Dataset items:
• • • • •
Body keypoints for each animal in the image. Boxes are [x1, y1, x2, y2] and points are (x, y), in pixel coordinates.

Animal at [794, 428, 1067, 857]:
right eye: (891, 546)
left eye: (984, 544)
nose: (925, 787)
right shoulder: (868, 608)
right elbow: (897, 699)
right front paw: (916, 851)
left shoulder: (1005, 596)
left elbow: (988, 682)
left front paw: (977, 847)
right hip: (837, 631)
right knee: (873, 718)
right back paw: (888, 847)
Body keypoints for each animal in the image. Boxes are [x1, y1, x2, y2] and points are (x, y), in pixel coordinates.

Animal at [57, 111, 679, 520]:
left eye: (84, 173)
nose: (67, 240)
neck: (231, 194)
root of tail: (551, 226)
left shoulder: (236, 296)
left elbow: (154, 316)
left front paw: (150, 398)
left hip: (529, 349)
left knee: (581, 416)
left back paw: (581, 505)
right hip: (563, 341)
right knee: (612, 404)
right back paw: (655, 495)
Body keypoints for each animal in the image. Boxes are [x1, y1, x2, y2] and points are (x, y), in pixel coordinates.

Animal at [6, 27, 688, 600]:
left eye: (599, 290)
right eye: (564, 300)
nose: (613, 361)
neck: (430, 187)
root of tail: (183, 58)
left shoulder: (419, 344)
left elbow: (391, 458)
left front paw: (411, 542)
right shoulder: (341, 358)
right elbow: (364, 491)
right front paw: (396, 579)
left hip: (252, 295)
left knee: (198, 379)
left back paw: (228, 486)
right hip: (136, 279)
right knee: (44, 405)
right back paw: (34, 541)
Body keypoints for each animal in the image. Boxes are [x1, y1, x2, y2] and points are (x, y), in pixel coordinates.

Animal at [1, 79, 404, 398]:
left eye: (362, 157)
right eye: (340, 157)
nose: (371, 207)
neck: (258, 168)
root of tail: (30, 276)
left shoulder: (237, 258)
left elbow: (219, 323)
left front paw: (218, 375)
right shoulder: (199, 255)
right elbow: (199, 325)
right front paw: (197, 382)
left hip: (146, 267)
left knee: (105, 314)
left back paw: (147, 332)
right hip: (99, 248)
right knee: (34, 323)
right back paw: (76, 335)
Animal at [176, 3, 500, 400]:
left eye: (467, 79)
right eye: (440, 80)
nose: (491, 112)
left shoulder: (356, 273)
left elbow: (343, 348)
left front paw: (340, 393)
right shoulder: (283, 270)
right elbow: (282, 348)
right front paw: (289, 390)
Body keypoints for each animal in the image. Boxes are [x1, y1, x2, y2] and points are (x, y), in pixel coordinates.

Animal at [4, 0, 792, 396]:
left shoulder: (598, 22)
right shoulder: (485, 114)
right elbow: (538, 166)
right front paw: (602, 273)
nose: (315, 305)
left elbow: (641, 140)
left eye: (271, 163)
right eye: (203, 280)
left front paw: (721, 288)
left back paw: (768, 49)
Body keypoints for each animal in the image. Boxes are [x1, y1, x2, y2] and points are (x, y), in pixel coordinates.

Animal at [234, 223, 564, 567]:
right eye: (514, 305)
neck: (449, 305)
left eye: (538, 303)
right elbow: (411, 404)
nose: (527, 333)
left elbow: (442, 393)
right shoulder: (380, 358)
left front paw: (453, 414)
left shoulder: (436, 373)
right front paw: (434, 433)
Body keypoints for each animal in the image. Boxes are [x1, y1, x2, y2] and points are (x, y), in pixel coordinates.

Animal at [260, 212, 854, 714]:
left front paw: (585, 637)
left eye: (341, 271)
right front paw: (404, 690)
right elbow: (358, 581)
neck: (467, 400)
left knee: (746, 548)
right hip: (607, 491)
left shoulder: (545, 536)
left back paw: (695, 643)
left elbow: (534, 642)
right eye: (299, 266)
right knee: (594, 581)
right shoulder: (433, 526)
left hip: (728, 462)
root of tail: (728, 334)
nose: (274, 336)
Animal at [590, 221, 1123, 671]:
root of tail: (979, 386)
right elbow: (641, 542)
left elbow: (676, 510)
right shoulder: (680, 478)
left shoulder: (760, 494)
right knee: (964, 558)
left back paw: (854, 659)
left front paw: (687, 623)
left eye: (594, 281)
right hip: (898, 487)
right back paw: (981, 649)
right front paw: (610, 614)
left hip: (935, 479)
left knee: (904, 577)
• • • • •
The records above should be restated exactly, line for line.

Body keypoints for each animal in the image. Boxes are [x1, y1, x2, y2] and points are (x, y), in pixel coordinates.

Animal at [794, 428, 1067, 857]:
right eye: (891, 546)
left eye: (984, 544)
nose: (925, 787)
right shoulder: (868, 608)
right elbow: (897, 699)
right front paw: (916, 851)
left shoulder: (1005, 596)
left elbow: (988, 682)
left front paw: (977, 847)
right hip: (837, 631)
right knee: (873, 718)
right back paw: (888, 847)
Body keypoints for each animal in the image. Boxes are [x1, y1, x2, y2] and points are (x, y), in pixel coordinates.

Animal at [57, 111, 679, 520]:
left eye: (84, 173)
nose: (67, 240)
neck: (231, 194)
root of tail: (551, 226)
left shoulder: (236, 296)
left elbow: (154, 316)
left front paw: (150, 398)
left hip: (529, 349)
left knee: (581, 416)
left back paw: (581, 505)
right hip: (563, 341)
right knee: (612, 404)
right back paw: (655, 495)
Body keypoints for each animal in the image. Boxes are [x1, y1, x2, y2] and points are (x, y), in pixel coordinates.

Animal at [6, 27, 688, 600]:
left eye: (599, 290)
right eye: (564, 300)
nose: (613, 361)
neck: (430, 187)
root of tail: (183, 58)
left shoulder: (419, 344)
left elbow: (391, 458)
left front paw: (411, 542)
right shoulder: (341, 358)
right elbow: (364, 491)
right front paw: (396, 579)
left hip: (252, 295)
left knee: (198, 379)
left back paw: (228, 486)
right hip: (136, 279)
right knee: (44, 405)
right back paw: (34, 541)
Body keypoints for each animal in the image. Boxes are [x1, y1, x2, y2] and points are (x, y), in pixel coordinates.

Animal at [1, 79, 404, 398]:
left eye: (362, 157)
right eye: (340, 157)
nose: (371, 207)
neck: (258, 168)
root of tail: (30, 276)
left shoulder: (237, 258)
left elbow: (219, 323)
left front paw: (218, 375)
right shoulder: (199, 255)
right elbow: (199, 325)
right front paw: (197, 382)
left hip: (146, 267)
left knee: (105, 314)
left back paw: (147, 332)
right hip: (99, 248)
right knee: (34, 323)
right back paw: (76, 335)
Animal at [176, 3, 500, 400]:
left eye: (467, 79)
right eye: (440, 80)
nose: (491, 112)
left shoulder: (356, 273)
left elbow: (343, 348)
left front paw: (340, 393)
right shoulder: (283, 270)
right elbow: (282, 348)
right front paw: (289, 390)
Body keypoints for each animal in the image. Boxes are [x1, y1, x2, y2] and points are (x, y), in pixel coordinates.

Animal at [4, 0, 792, 396]:
left shoulder: (598, 22)
right shoulder: (485, 114)
right elbow: (538, 166)
right front paw: (602, 273)
nose: (315, 305)
left elbow: (641, 140)
left eye: (271, 163)
right eye: (203, 280)
left front paw: (721, 288)
left back paw: (768, 49)
Body keypoints for each animal in the image. Boxes are [x1, y1, x2, y2] and points are (x, y), in pixel coordinates.

Animal at [234, 223, 564, 567]:
right eye: (514, 305)
neck: (449, 305)
left eye: (538, 303)
right elbow: (411, 404)
nose: (527, 333)
left elbow: (442, 393)
right shoulder: (380, 358)
left front paw: (453, 414)
left shoulder: (436, 373)
right front paw: (434, 433)
Body keypoints for each animal in the image. Boxes are [x1, y1, x2, y2] and points are (x, y), in pixel coordinates.

Animal at [260, 212, 854, 714]:
left front paw: (585, 637)
left eye: (341, 271)
right front paw: (404, 690)
right elbow: (358, 581)
neck: (467, 400)
left knee: (746, 548)
right hip: (607, 491)
left shoulder: (545, 536)
left back paw: (695, 643)
left elbow: (534, 642)
right eye: (299, 266)
right knee: (594, 581)
right shoulder: (433, 526)
left hip: (728, 462)
root of tail: (728, 334)
nose: (274, 336)
Animal at [590, 221, 1123, 671]:
root of tail: (979, 386)
right elbow: (641, 542)
left elbow: (676, 510)
right shoulder: (680, 478)
left shoulder: (760, 494)
right knee: (964, 558)
left back paw: (854, 659)
left front paw: (687, 623)
left eye: (594, 281)
right hip: (898, 487)
right back paw: (981, 649)
right front paw: (610, 614)
left hip: (935, 479)
left knee: (904, 577)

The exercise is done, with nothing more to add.